Data rows:

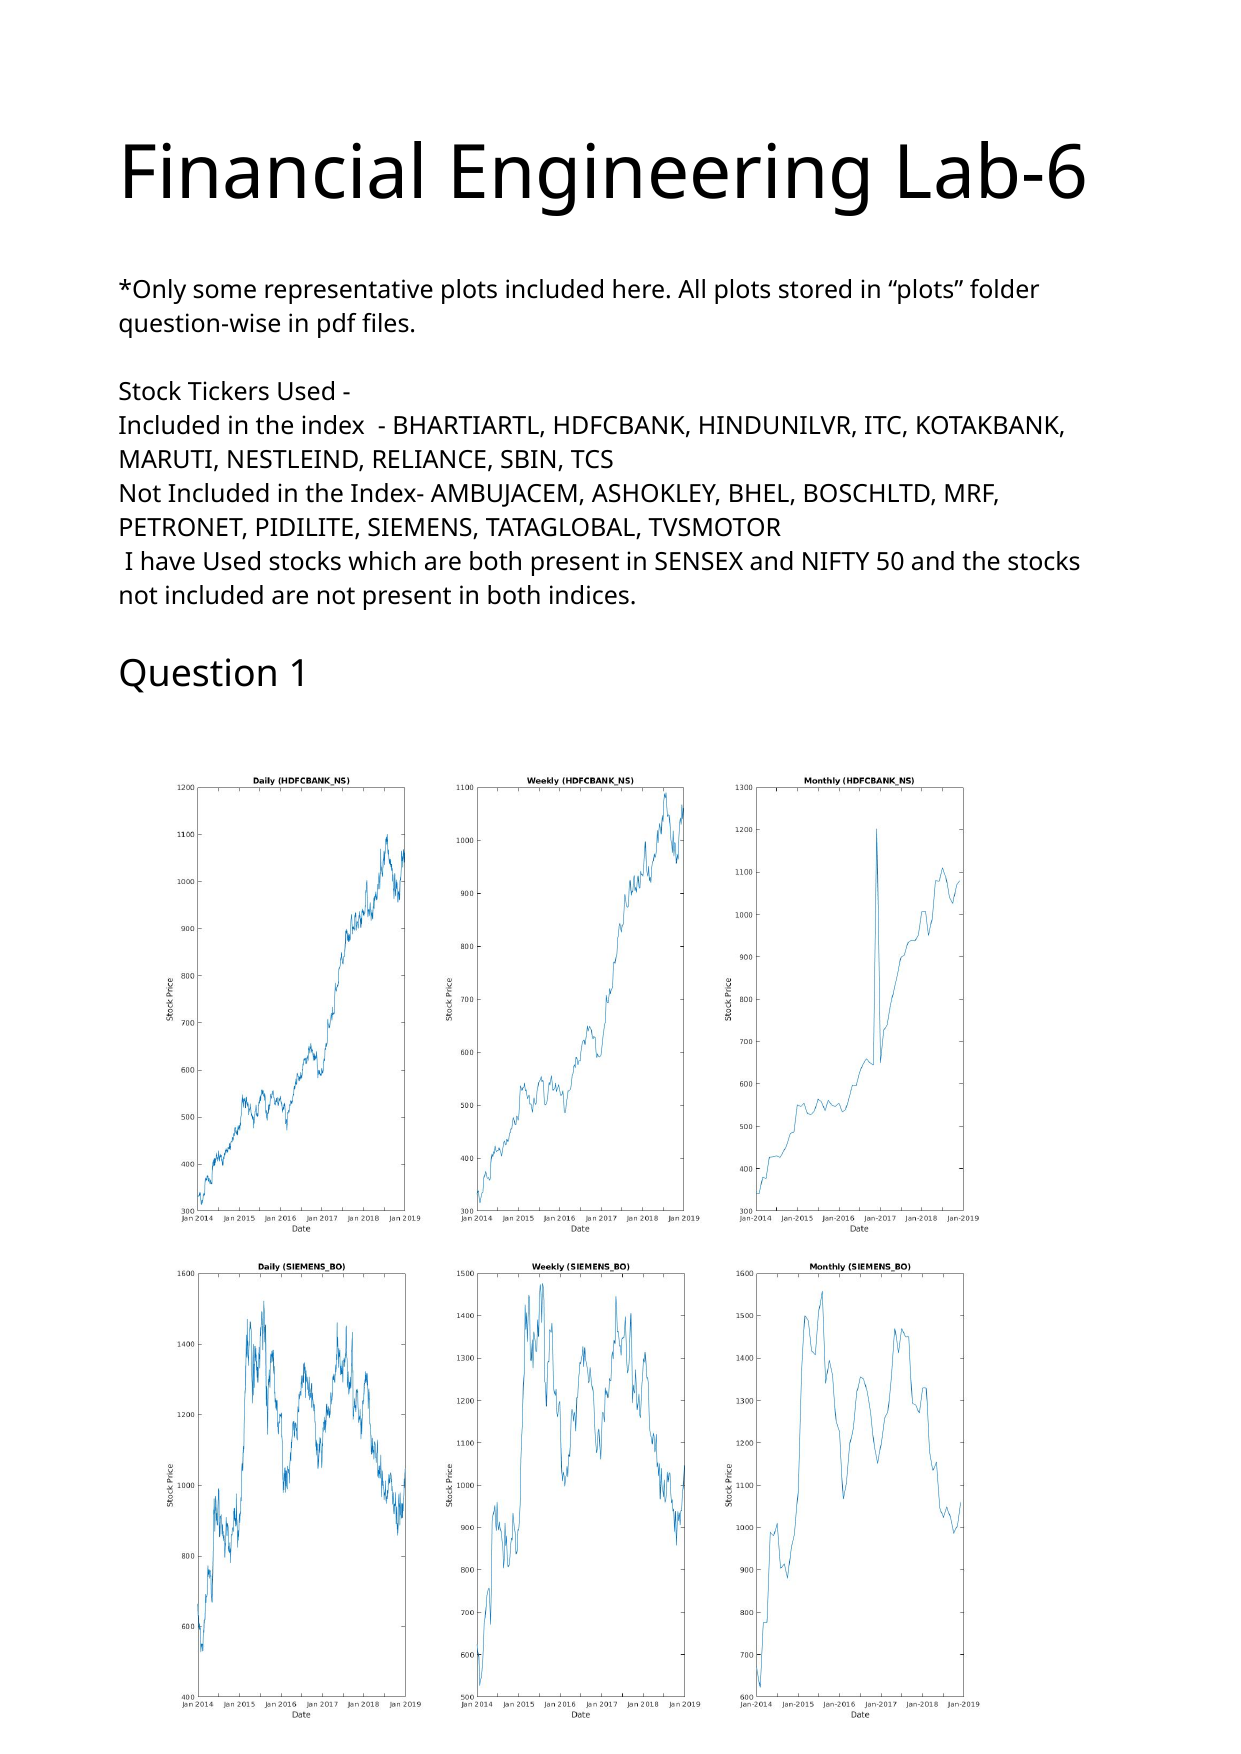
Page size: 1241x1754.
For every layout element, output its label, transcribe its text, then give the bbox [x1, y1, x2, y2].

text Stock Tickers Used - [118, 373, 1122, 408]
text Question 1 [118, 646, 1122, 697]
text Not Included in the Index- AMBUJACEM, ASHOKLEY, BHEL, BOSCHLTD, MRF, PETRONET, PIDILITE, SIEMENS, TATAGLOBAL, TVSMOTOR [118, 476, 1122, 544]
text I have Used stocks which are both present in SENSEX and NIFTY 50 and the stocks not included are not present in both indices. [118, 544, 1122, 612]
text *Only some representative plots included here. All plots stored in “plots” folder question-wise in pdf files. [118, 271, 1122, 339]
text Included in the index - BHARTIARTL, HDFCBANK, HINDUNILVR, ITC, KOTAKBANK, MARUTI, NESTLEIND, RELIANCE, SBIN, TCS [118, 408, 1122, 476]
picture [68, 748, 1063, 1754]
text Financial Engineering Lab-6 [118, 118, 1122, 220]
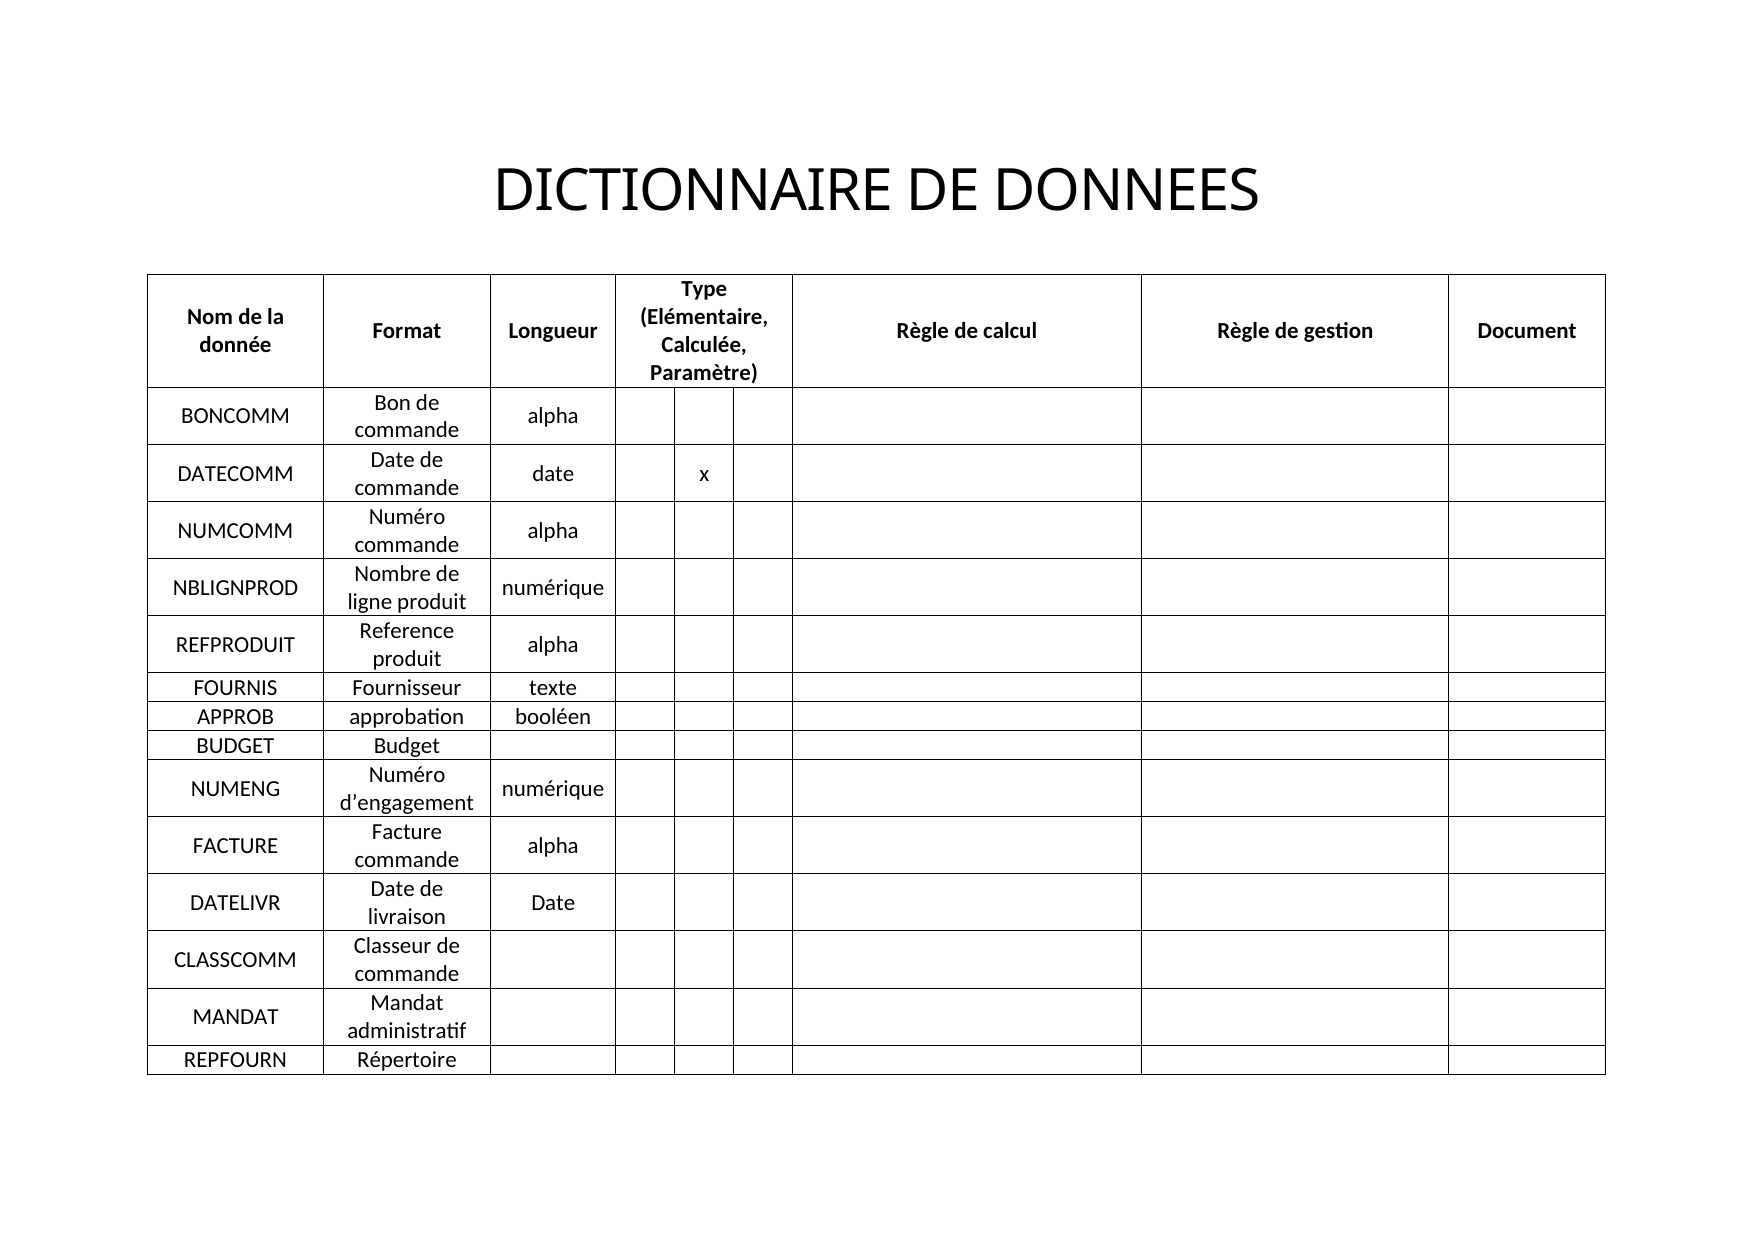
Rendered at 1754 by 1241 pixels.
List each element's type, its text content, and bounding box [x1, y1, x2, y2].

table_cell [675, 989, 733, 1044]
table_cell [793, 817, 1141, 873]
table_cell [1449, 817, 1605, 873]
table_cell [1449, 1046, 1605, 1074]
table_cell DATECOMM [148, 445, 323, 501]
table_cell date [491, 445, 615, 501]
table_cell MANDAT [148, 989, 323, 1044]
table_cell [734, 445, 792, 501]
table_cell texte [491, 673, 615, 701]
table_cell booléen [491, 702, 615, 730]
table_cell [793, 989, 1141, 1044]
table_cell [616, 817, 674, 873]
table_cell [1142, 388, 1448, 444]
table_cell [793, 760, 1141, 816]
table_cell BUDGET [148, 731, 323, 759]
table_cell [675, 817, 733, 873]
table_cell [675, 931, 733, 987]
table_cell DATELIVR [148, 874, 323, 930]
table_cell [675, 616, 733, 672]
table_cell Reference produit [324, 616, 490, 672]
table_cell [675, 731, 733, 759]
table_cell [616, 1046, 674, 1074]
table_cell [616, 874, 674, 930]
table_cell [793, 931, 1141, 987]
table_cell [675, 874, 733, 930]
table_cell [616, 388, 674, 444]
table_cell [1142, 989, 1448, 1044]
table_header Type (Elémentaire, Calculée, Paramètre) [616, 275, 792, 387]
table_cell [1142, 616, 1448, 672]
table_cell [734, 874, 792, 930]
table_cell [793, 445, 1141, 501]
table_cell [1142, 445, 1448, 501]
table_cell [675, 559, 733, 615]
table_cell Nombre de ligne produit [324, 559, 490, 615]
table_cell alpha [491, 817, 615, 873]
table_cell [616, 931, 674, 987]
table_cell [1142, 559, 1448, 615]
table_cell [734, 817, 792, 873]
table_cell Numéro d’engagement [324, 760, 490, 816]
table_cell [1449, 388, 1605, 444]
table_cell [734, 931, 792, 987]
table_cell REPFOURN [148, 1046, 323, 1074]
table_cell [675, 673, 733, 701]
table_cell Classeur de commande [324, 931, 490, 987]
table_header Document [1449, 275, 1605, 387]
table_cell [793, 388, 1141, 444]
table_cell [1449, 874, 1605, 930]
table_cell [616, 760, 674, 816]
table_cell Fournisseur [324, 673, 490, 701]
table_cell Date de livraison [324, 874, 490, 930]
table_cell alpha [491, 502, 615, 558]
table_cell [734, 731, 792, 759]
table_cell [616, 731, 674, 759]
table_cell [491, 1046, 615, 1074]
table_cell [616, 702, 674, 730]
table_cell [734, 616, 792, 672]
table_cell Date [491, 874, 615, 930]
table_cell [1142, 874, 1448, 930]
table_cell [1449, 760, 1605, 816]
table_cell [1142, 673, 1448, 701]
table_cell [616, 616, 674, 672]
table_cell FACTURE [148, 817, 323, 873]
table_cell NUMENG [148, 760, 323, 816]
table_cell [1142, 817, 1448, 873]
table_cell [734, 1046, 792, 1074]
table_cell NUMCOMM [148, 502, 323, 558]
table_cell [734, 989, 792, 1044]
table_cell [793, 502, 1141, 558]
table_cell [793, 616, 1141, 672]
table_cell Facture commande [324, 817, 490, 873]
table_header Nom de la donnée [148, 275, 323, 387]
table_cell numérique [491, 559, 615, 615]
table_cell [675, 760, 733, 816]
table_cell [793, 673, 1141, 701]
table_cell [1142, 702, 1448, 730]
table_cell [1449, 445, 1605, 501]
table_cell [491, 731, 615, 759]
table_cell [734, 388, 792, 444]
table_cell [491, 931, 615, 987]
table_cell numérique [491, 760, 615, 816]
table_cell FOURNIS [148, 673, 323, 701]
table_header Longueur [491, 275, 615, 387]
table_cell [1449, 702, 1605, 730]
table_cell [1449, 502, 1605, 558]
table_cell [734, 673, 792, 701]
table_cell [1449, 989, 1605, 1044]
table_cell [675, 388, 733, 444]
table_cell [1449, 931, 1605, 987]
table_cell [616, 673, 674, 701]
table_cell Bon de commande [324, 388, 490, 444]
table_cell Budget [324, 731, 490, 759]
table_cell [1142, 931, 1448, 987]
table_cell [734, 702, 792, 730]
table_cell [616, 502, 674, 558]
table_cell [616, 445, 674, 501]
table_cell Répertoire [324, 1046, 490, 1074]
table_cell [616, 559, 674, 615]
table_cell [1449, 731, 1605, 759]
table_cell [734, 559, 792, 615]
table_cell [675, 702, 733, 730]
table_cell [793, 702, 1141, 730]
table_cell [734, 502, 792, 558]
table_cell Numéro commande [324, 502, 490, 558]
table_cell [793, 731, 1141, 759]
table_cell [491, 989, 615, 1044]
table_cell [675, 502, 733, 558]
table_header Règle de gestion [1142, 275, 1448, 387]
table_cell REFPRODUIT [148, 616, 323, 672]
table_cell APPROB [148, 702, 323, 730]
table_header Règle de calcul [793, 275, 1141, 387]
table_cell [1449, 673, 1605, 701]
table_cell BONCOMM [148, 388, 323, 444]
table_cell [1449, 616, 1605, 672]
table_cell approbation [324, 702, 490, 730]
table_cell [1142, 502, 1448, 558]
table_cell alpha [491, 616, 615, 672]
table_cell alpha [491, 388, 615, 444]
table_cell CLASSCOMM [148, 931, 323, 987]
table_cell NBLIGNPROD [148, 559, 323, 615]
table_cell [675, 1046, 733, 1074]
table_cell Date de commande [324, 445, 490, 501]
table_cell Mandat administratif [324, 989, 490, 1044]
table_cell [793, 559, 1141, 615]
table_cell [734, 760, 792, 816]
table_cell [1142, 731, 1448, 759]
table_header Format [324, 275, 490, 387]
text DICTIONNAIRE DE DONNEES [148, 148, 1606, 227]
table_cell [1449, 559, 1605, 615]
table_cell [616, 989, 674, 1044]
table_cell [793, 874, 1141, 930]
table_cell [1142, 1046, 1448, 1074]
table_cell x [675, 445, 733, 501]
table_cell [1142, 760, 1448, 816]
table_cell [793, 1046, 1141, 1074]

--

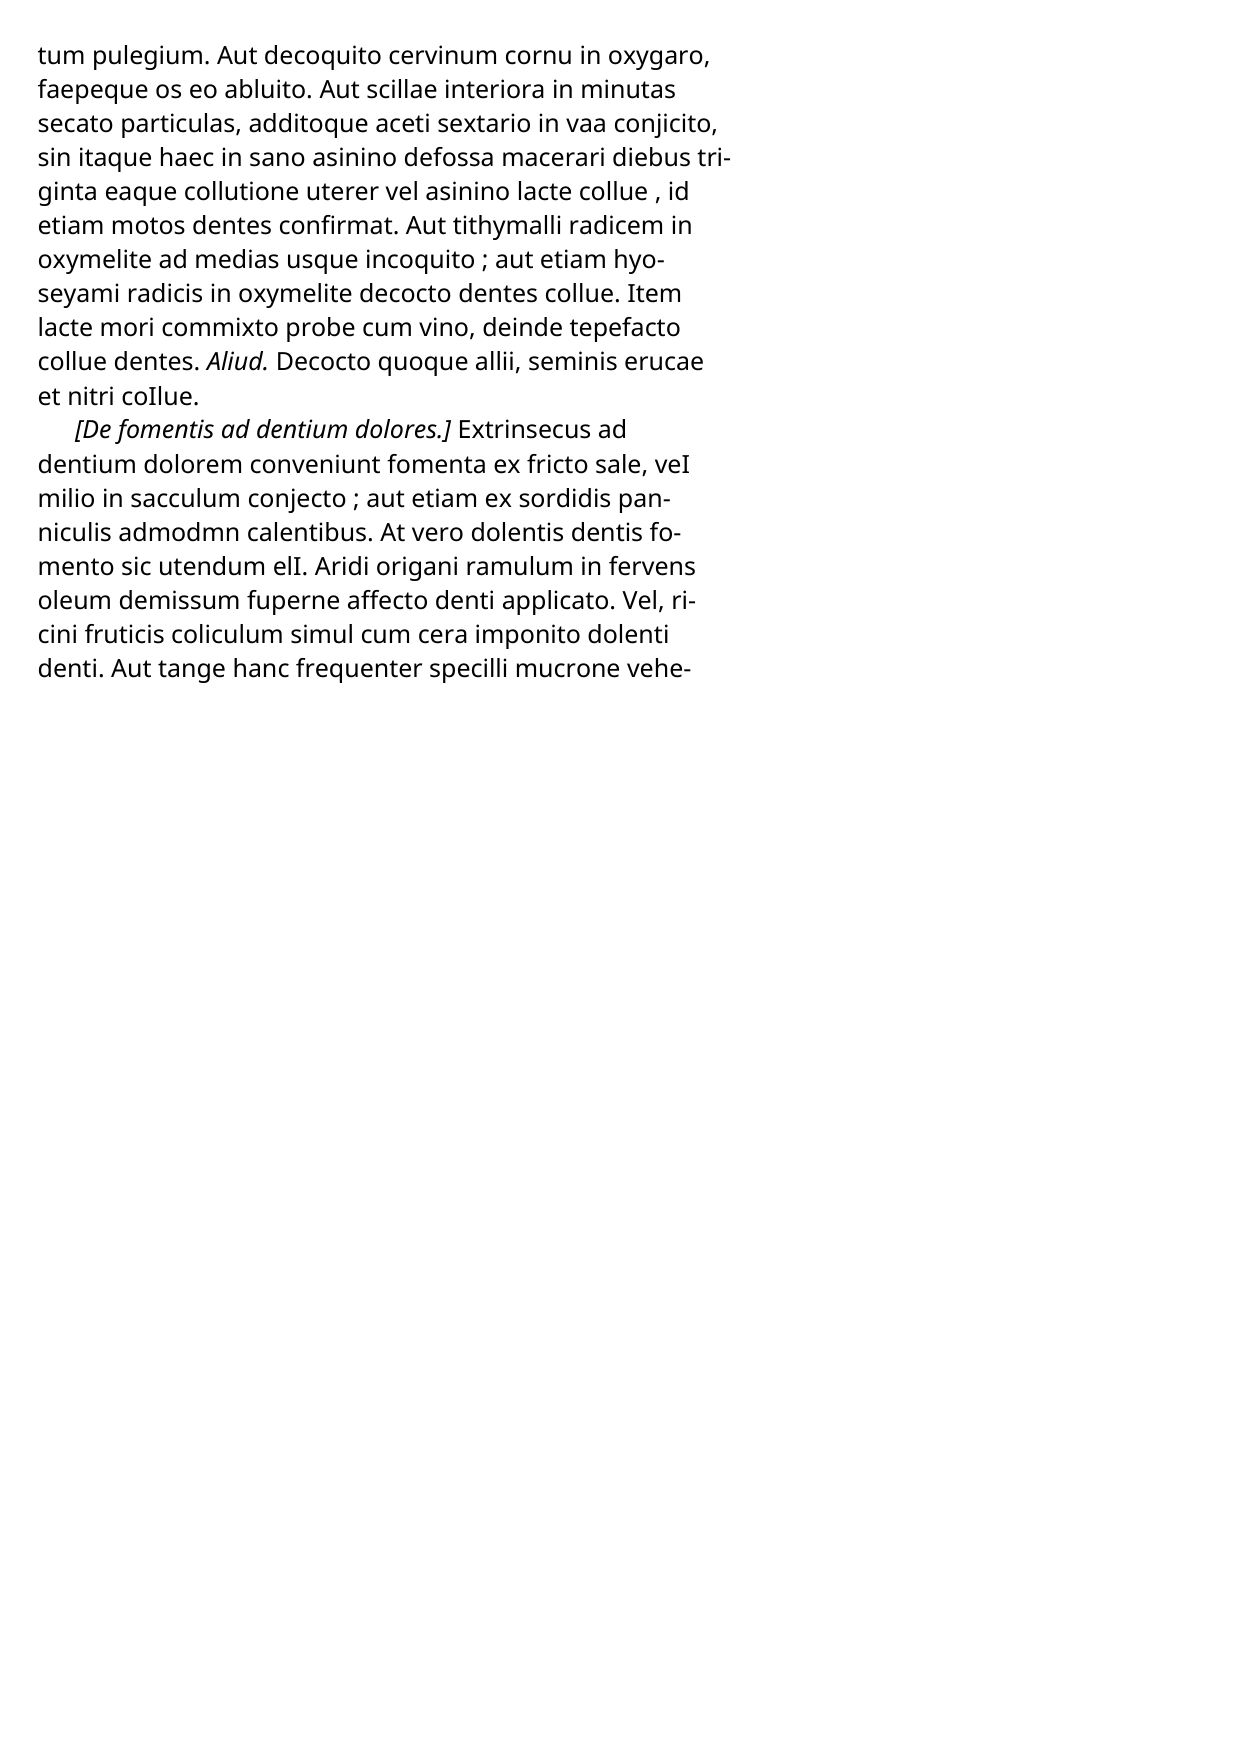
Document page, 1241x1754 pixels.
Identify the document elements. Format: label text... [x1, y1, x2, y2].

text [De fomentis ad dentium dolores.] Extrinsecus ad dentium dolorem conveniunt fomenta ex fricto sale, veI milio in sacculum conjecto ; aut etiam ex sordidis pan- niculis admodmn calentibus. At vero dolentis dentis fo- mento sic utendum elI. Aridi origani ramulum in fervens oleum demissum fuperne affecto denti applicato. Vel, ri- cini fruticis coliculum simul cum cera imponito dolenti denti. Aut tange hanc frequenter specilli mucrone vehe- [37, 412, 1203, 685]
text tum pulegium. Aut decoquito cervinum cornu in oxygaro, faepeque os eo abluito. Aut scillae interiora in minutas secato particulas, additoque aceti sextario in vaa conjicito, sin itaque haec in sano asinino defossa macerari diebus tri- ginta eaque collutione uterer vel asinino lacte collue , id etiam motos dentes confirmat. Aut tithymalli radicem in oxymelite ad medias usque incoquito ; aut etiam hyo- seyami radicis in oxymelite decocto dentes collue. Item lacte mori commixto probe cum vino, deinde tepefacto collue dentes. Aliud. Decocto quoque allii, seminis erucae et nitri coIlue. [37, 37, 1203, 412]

Your instructions: Reproduce everything from the line containing "Rendered at 1754 by 1241 pixels." down to the line containing "List each element's", changing "bounding box" to "enclosing box" and leaving the rest unaltered.

Full solution:
Rendered at 1754 by 1241 pixels.
List each element's type, its text content, and enclosing box [x1, y1, x2, y2].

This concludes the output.